What this task involves: Copy the records below in full and leave every image out of the copy.

Collected data:
+++
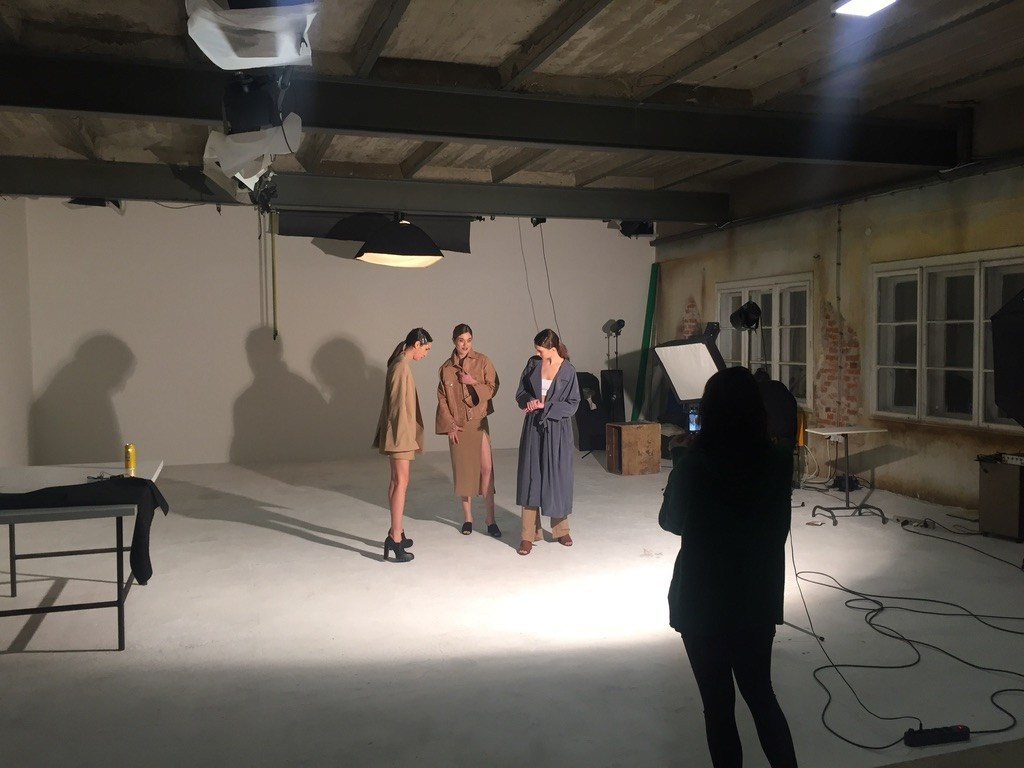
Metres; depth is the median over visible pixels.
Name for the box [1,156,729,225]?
ceiling beam
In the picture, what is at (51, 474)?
table
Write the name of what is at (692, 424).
smartphone
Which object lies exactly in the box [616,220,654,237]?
stage light
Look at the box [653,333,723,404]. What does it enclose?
softbox
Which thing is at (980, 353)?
window
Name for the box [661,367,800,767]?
woman
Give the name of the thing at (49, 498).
black cloth
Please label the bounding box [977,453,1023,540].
cabinet
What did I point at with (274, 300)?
hanging cable
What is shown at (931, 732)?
power strip
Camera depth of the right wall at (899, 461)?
8.20 m
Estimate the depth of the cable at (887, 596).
4.08 m
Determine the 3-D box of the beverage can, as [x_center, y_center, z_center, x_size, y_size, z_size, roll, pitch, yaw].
[-2.289,0.436,5.190,0.070,0.147,0.070,-1,3,-17]
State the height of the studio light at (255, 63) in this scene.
0.455 m
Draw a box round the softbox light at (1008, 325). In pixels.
[989,286,1023,423]
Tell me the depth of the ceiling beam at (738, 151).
5.85 m
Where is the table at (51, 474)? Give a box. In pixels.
[0,461,165,649]
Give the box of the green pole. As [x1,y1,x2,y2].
[631,262,658,420]
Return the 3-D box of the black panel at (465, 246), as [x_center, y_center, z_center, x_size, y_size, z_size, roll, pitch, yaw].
[-1.541,-1.845,9.965,2.167,0.638,0.635,-1,3,-17]
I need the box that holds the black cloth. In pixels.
[0,476,167,590]
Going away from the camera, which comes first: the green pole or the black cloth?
the black cloth
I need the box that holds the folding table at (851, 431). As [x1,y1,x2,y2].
[805,425,890,525]
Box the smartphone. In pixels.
[687,404,701,433]
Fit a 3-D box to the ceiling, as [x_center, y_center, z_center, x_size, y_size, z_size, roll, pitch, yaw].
[-0.140,-2.117,5.240,9.229,0.155,11.078,-1,3,-17]
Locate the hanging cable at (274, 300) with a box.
[270,209,277,340]
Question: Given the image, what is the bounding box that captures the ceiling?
[0,0,1023,214]
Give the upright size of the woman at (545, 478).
1.498 m
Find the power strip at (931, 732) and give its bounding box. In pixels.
[904,724,969,747]
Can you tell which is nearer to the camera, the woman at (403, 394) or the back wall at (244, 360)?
the woman at (403, 394)
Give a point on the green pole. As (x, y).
(645, 336)
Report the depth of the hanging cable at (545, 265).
10.99 m
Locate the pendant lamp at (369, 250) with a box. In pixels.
[355,213,443,266]
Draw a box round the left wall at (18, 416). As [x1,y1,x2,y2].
[0,195,35,466]
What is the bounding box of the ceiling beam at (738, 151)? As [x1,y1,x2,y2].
[1,48,961,166]
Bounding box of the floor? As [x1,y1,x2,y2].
[0,447,1022,767]
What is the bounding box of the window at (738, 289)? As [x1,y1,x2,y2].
[719,273,813,409]
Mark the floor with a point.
(291, 541)
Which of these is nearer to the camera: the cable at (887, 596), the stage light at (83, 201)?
+++
Written solution:
Metres; depth is the median over visible pixels.
Name for the box [1,156,729,225]?
ceiling beam
In the picture, what is at (51, 474)?
table
Write the name of what is at (692, 424).
smartphone
Which object lies exactly in the box [616,220,654,237]?
stage light
Look at the box [653,333,723,404]. What does it enclose?
softbox
Which thing is at (980, 353)?
window
Name for the box [661,367,800,767]?
woman
Give the name of the thing at (49, 498).
black cloth
Please label the bounding box [977,453,1023,540].
cabinet
What did I point at with (274, 300)?
hanging cable
What is shown at (931, 732)?
power strip
Camera depth of the right wall at (899, 461)?
8.20 m
Estimate the depth of the cable at (887, 596).
4.08 m
Determine the 3-D box of the beverage can, as [x_center, y_center, z_center, x_size, y_size, z_size, roll, pitch, yaw].
[-2.289,0.436,5.190,0.070,0.147,0.070,-1,3,-17]
State the height of the studio light at (255, 63) in this scene.
0.455 m
Draw a box round the softbox light at (1008, 325). In pixels.
[989,286,1023,423]
Tell me the depth of the ceiling beam at (738, 151).
5.85 m
Where is the table at (51, 474)? Give a box. In pixels.
[0,461,165,649]
Give the box of the green pole. As [x1,y1,x2,y2].
[631,262,658,420]
Return the 3-D box of the black panel at (465, 246), as [x_center, y_center, z_center, x_size, y_size, z_size, roll, pitch, yaw].
[-1.541,-1.845,9.965,2.167,0.638,0.635,-1,3,-17]
I need the box that holds the black cloth. In pixels.
[0,476,167,590]
Going away from the camera, which comes first: the green pole or the black cloth?
the black cloth
I need the box that holds the folding table at (851, 431). As [x1,y1,x2,y2].
[805,425,890,525]
Box the smartphone. In pixels.
[687,404,701,433]
Fit a 3-D box to the ceiling, as [x_center, y_center, z_center, x_size, y_size, z_size, roll, pitch, yaw].
[-0.140,-2.117,5.240,9.229,0.155,11.078,-1,3,-17]
Locate the hanging cable at (274, 300) with a box.
[270,209,277,340]
Question: Given the image, what is the bounding box that captures the ceiling?
[0,0,1023,214]
Give the upright size of the woman at (545, 478).
1.498 m
Find the power strip at (931, 732) and give its bounding box. In pixels.
[904,724,969,747]
Can you tell which is nearer to the camera, the woman at (403, 394) or the back wall at (244, 360)?
the woman at (403, 394)
Give a point on the green pole. As (x, y).
(645, 336)
Report the depth of the hanging cable at (545, 265).
10.99 m
Locate the pendant lamp at (369, 250) with a box. In pixels.
[355,213,443,266]
Draw a box round the left wall at (18, 416). As [x1,y1,x2,y2].
[0,195,35,466]
What is the bounding box of the ceiling beam at (738, 151)? As [x1,y1,x2,y2].
[1,48,961,166]
Bounding box of the floor? As [x1,y1,x2,y2].
[0,447,1022,767]
What is the bounding box of the window at (738, 289)? As [x1,y1,x2,y2].
[719,273,813,409]
Mark the floor with a point.
(291, 541)
Which of these is nearer to the camera: the cable at (887, 596), the stage light at (83, 201)?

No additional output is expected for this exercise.